Exercise instructions >>
Report each line in the records below that contains the word "vencido", copying every such line in full.
****************************************
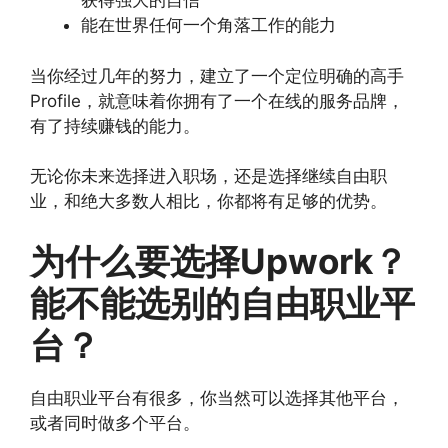
获得强大的自信
能在世界任何一个角落工作的能力
当你经过几年的努力，建立了一个定位明确的高手
Profile，就意味着你拥有了一个在线的服务品牌，
有了持续赚钱的能力。
无论你未来选择进入职场，还是选择继续自由职
业，和绝大多数人相比，你都将有足够的优势。
为什么要选择Upwork？
能不能选别的自由职业平
台？
自由职业平台有很多，你当然可以选择其他平台，
或者同时做多个平台。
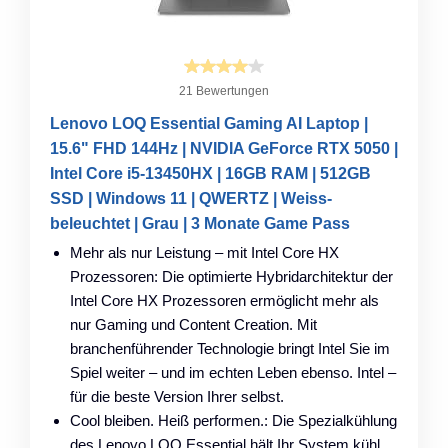
21 Bewertungen
Lenovo LOQ Essential Gaming AI Laptop |
15.6" FHD 144Hz | NVIDIA GeForce RTX 5050 |
Intel Core i5-13450HX | 16GB RAM | 512GB
SSD | Windows 11 | QWERTZ | Weiss-
beleuchtet | Grau | 3 Monate Game Pass
Mehr als nur Leistung – mit Intel Core HX
Prozessoren: Die optimierte Hybridarchitektur der
Intel Core HX Prozessoren ermöglicht mehr als
nur Gaming und Content Creation. Mit
branchenführender Technologie bringt Intel Sie im
Spiel weiter – und im echten Leben ebenso. Intel –
für die beste Version Ihrer selbst.
Cool bleiben. Heiß performen.: Die Spezialkühlung
des Lenovo LOQ Essential hält Ihr System kühl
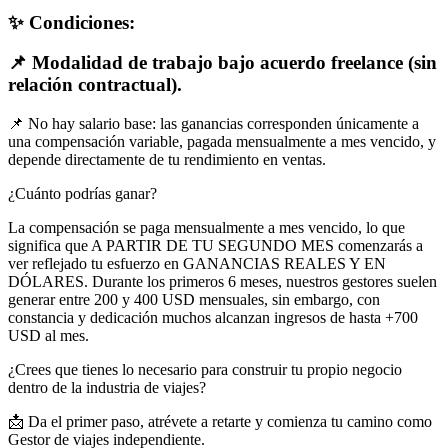
✨ Condiciones:
📌 Modalidad de trabajo bajo acuerdo freelance (sin
relación contractual).
📌 No hay salario base: las ganancias corresponden únicamente a
una compensación variable, pagada mensualmente a mes vencido, y
depende directamente de tu rendimiento en ventas.
¿Cuánto podrías ganar?
La compensación se paga mensualmente a mes vencido, lo que
significa que A PARTIR DE TU SEGUNDO MES comenzarás a
ver reflejado tu esfuerzo en GANANCIAS REALES Y EN
DÓLARES. Durante los primeros 6 meses, nuestros gestores suelen
generar entre 200 y 400 USD mensuales, sin embargo, con
constancia y dedicación muchos alcanzan ingresos de hasta +700
USD al mes.
¿Crees que tienes lo necesario para construir tu propio negocio
dentro de la industria de viajes?
📩 Da el primer paso, atrévete a retarte y comienza tu camino como
Gestor de viajes independiente.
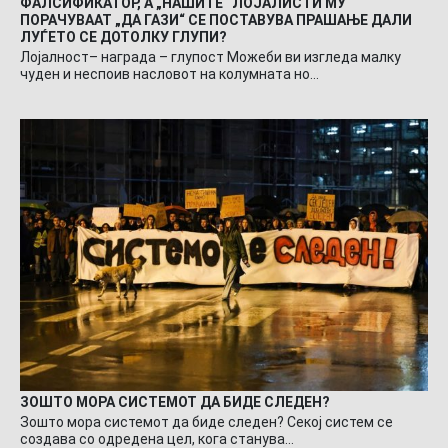
ФАЛСИФИКАТОР, А „НАШИТЕ“ ЛОЈАЛИСТИ МУ
ПОРАЧУВААТ „ДА ГАЗИ“ СЕ ПОСТАВУВА ПРАШАЊЕ ДАЛИ
ЛУЃЕТО СЕ ДОТОЛКУ ГЛУПИ?
Лојалност– награда – глупост Можеби ви изгледа малку
чуден и неспоив насловот на колумната но…
ЗОШТО МОРА СИСТЕМОТ ДА БИДЕ СЛЕДЕН?
Зошто мора системот да биде следен? Секој систем се
создава со одредена цел, кога станува…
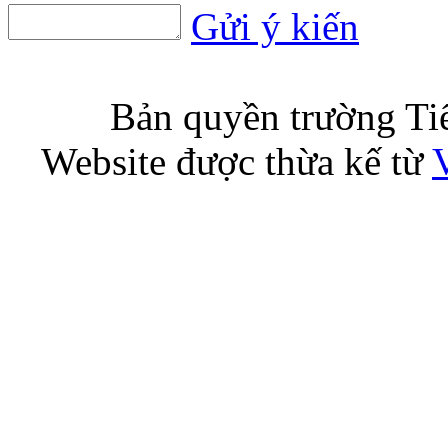
Gửi ý kiến
Bản quyền trường T
Website được thừa kế từ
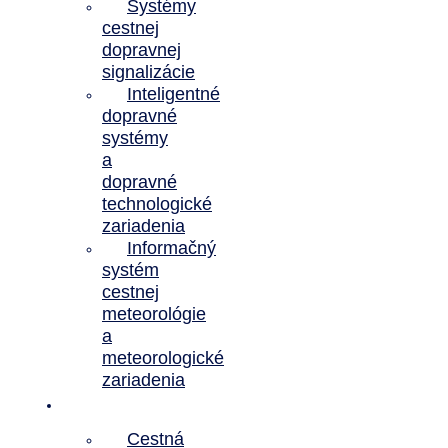
Systémy
cestnej
dopravnej
signalizácie
Inteligentné
dopravné
systémy
a
dopravné
technologické
zariadenia
Informačný
systém
cestnej
meteorológie
a
meteorologické
zariadenia
Referencie
Cestná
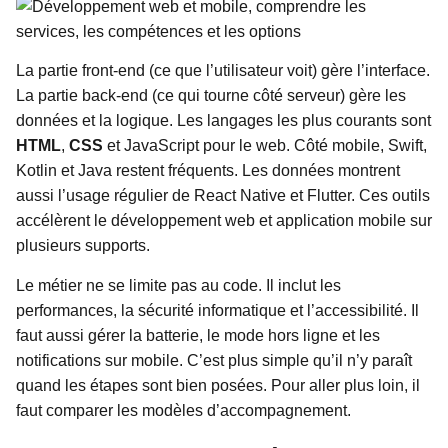
La partie front-end (ce que l’utilisateur voit) gère l’interface.
La partie back-end (ce qui tourne côté serveur) gère les
données et la logique. Les langages les plus courants sont
HTML
,
CSS
et JavaScript pour le web. Côté mobile, Swift,
Kotlin et Java restent fréquents. Les données montrent
aussi l’usage régulier de React Native et Flutter. Ces outils
accélèrent le développement web et application mobile sur
plusieurs supports.
Le métier ne se limite pas au code. Il inclut les
performances, la sécurité informatique et l’accessibilité. Il
faut aussi gérer la batterie, le mode hors ligne et les
notifications sur mobile. C’est plus simple qu’il n’y paraît
quand les étapes sont bien posées. Pour aller plus loin, il
faut comparer les modèles d’accompagnement.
****************************************
Result >>
una compensación variable, pagada mensualmente a mes vencido, y
La compensación se paga mensualmente a mes vencido, lo que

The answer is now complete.